— Data to use —
········
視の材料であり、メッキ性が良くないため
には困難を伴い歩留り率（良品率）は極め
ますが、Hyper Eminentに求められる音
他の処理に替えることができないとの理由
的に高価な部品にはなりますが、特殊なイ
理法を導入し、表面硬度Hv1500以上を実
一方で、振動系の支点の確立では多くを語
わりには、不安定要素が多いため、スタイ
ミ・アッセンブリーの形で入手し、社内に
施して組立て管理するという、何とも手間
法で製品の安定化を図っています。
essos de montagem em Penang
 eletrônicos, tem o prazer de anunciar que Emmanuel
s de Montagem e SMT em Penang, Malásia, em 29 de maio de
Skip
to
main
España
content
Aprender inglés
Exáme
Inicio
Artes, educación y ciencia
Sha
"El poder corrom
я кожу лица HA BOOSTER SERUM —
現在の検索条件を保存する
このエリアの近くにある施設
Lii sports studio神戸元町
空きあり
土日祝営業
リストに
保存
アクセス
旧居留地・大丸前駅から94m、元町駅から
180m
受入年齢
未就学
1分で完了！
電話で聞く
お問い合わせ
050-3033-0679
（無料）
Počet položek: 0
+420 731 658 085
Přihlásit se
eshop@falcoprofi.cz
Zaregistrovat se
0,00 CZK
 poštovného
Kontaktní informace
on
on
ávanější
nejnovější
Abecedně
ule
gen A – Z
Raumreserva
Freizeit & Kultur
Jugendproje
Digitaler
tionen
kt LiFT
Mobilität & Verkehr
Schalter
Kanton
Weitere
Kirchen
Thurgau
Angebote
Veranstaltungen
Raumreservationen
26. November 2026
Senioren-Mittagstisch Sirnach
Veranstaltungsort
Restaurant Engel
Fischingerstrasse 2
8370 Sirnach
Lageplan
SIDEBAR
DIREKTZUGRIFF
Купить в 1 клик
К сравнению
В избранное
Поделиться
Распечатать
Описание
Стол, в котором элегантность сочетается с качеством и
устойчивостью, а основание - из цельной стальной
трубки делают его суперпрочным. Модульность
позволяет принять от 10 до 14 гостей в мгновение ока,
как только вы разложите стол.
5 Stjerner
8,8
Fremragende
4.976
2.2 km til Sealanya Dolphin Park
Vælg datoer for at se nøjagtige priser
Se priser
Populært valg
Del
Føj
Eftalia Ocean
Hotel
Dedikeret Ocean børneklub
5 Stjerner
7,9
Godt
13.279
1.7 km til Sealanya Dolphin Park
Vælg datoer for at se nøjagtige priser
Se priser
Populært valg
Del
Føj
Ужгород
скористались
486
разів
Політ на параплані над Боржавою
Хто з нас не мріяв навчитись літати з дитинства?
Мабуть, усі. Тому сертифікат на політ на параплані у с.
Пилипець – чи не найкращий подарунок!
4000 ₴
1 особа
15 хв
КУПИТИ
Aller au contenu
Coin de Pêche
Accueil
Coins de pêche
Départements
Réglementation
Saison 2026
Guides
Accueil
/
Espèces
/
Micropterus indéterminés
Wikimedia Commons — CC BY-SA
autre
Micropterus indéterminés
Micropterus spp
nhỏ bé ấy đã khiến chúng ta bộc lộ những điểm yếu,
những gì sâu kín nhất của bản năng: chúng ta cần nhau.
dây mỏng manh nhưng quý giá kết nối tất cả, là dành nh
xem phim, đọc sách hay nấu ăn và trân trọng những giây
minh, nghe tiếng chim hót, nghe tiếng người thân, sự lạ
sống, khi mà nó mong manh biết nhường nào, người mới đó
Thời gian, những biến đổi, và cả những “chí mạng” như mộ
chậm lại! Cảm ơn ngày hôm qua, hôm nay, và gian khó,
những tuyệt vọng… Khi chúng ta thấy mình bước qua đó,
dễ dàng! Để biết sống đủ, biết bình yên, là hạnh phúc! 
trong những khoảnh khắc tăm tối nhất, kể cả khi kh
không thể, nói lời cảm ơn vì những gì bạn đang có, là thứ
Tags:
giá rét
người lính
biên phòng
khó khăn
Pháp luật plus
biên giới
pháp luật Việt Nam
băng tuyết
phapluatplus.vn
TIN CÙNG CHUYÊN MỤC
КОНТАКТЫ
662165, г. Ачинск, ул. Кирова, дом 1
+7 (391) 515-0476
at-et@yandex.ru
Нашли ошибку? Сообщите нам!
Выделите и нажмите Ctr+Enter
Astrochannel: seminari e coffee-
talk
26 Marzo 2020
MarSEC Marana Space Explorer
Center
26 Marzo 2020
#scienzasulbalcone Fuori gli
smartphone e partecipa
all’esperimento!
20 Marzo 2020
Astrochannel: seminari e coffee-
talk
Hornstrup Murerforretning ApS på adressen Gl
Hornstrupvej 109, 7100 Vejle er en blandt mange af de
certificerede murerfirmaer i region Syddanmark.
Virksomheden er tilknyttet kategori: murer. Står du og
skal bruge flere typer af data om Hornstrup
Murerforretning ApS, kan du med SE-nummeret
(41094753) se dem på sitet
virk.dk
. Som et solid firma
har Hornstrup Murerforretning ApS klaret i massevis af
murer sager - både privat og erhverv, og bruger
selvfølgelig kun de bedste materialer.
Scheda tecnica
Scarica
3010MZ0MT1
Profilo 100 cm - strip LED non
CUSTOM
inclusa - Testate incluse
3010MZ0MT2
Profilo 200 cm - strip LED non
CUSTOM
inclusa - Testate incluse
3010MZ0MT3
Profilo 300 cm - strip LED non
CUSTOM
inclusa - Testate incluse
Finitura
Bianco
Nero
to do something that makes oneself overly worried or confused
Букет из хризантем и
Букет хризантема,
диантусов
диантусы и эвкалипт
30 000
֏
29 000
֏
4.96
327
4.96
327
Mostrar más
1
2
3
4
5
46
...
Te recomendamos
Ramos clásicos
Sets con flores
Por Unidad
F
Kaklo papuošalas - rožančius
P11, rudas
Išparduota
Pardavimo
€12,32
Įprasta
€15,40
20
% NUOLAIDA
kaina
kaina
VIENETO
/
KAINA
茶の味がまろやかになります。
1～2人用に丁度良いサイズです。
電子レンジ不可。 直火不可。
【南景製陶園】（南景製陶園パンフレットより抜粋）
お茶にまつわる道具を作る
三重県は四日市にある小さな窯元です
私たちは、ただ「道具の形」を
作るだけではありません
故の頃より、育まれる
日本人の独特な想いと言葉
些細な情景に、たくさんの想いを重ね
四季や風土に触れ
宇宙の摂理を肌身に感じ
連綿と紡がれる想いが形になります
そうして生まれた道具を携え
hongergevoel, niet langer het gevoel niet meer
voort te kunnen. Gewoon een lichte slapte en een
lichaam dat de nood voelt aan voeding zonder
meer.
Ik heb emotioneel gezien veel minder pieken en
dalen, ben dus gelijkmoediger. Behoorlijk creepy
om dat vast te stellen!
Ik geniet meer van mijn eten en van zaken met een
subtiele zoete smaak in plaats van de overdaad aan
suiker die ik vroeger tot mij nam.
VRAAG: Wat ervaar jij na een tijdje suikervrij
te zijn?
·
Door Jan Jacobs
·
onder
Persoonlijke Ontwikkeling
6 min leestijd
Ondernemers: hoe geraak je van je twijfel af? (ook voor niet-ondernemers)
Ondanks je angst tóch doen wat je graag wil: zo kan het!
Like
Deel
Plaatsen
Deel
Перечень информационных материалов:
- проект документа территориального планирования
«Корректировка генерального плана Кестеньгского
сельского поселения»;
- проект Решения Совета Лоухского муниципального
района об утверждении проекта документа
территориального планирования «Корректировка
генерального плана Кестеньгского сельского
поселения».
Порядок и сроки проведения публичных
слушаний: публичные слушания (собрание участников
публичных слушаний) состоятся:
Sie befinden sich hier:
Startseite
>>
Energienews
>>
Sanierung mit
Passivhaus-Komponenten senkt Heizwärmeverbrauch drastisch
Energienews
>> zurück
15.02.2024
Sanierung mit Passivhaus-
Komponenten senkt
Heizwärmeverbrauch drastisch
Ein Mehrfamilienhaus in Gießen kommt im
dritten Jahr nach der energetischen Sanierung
········
— Task objective —
Among the records above, find each line containing the string "sống" and copy it.

— Result of this task —
sống, khi mà nó mong manh biết nhường nào, người mới đó
dễ dàng! Để biết sống đủ, biết bình yên, là hạnh phúc! 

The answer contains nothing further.